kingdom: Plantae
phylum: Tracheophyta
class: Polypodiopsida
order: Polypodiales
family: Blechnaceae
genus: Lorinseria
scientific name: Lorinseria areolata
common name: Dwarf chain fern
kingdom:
...
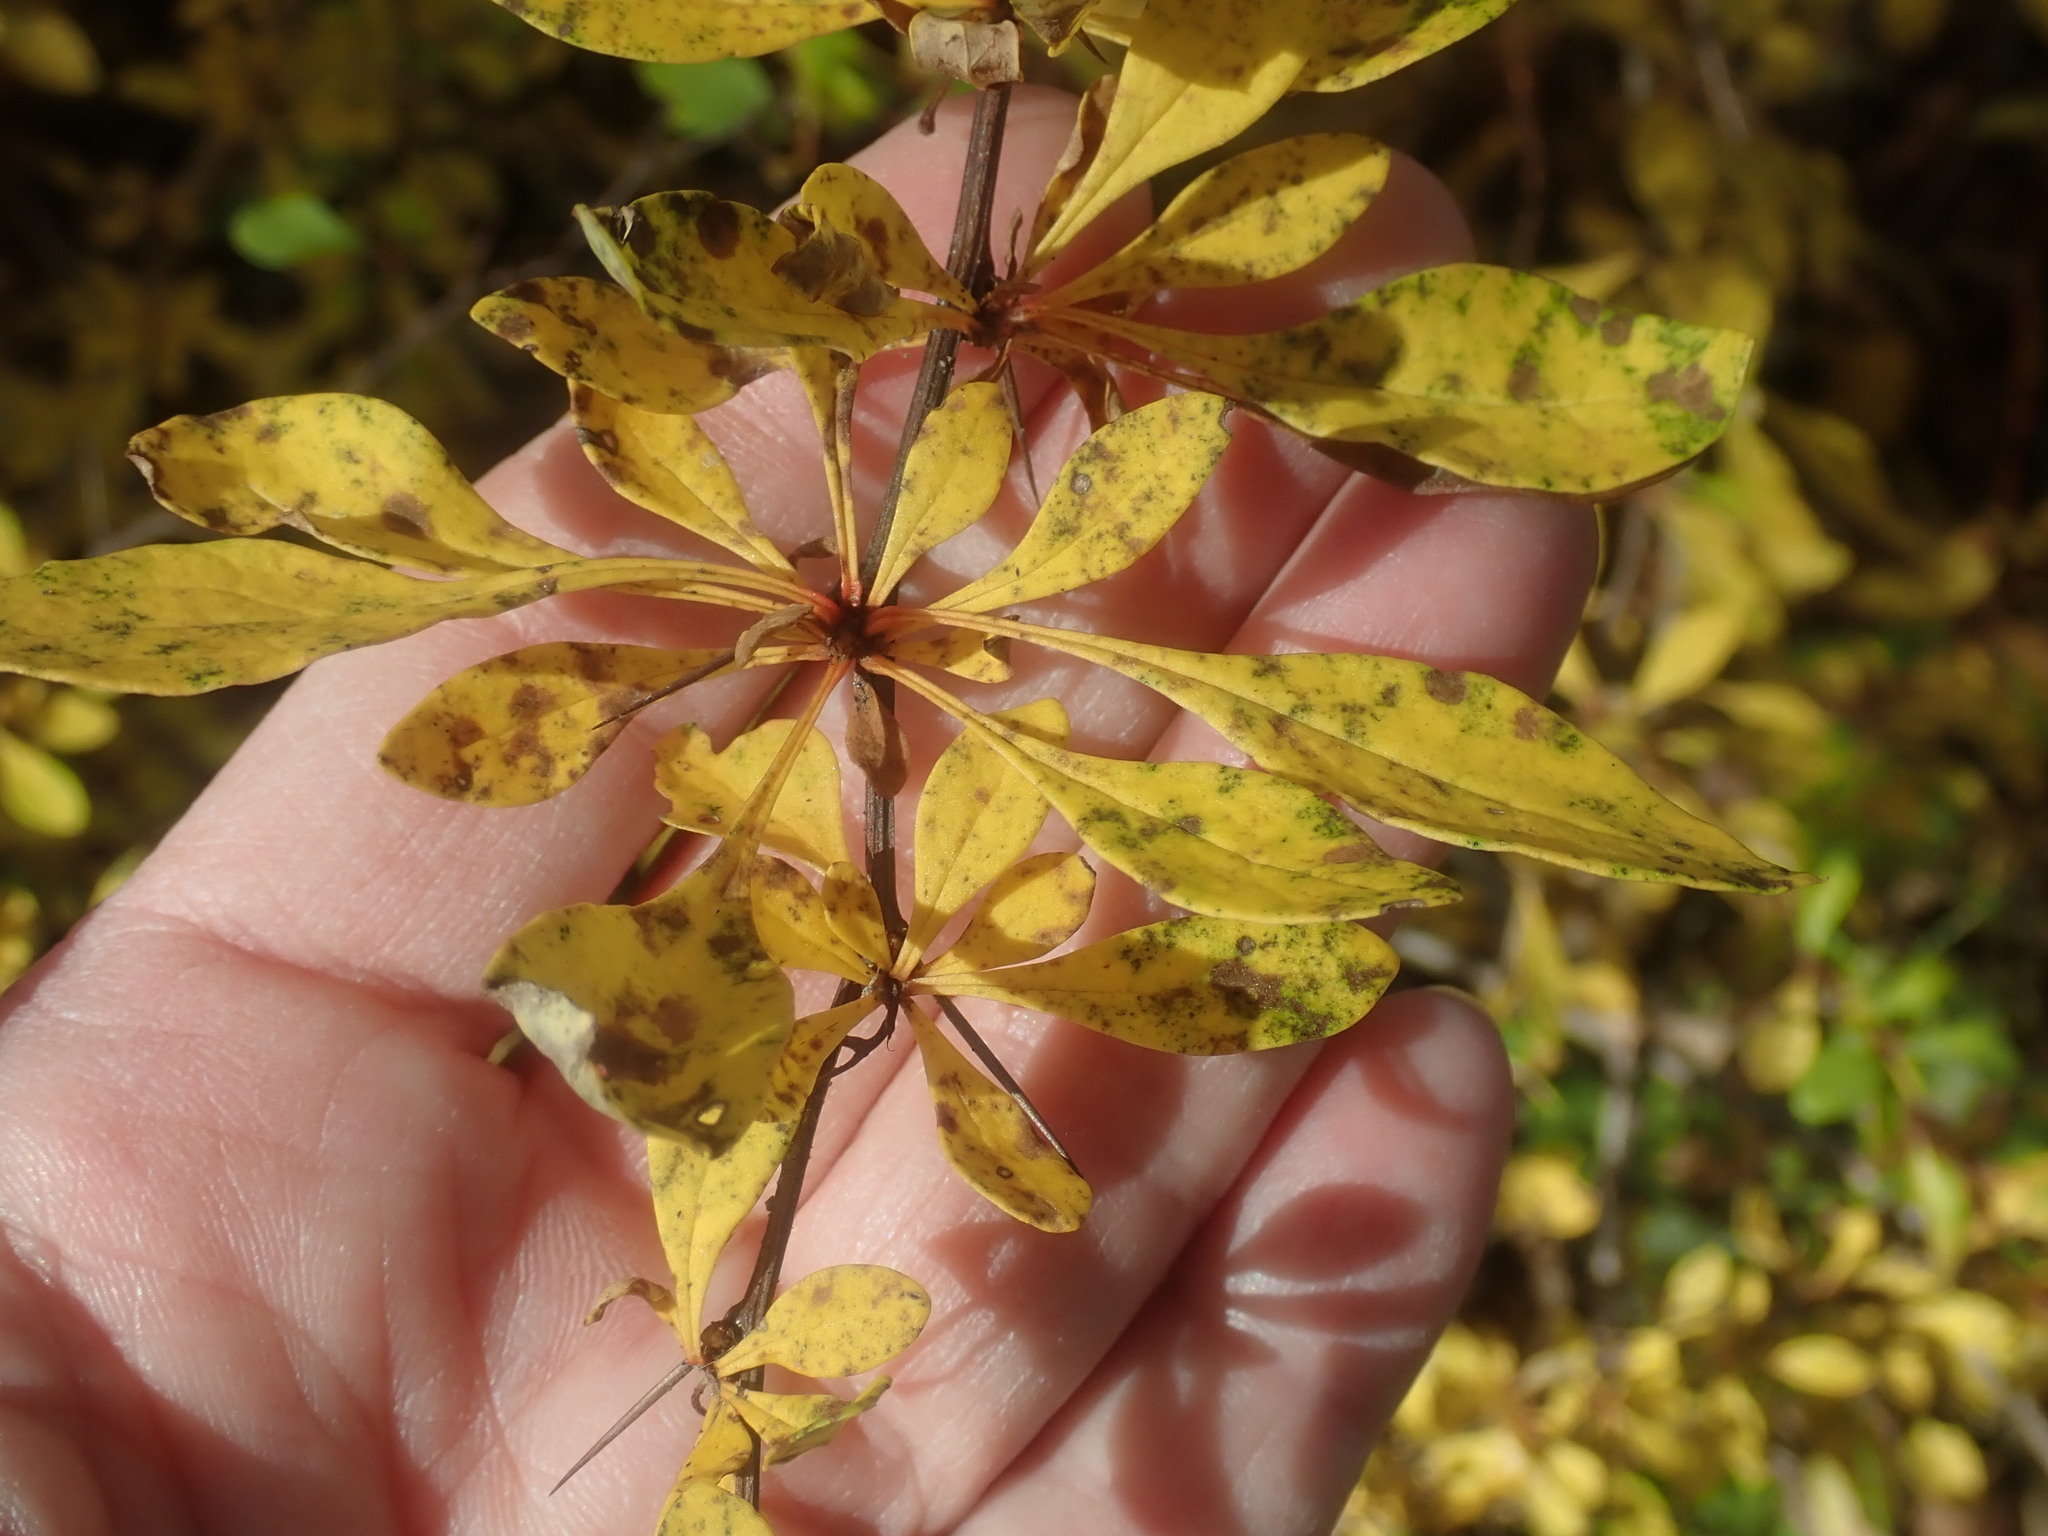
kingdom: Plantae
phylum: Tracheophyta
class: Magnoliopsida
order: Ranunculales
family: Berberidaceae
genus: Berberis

■ **SHORT EXERCISE**: Reproduce the entries' lines verbatim, starting with the line that contains "class: Polypodiopsida" and going on through the line that contains "common name: Dwarf chain fern", with both of those lines included.

■ **WORKED SOLUTION**:
class: Polypodiopsida
order: Polypodiales
family: Blechnaceae
genus: Lorinseria
scientific name: Lorinseria areolata
common name: Dwarf chain fern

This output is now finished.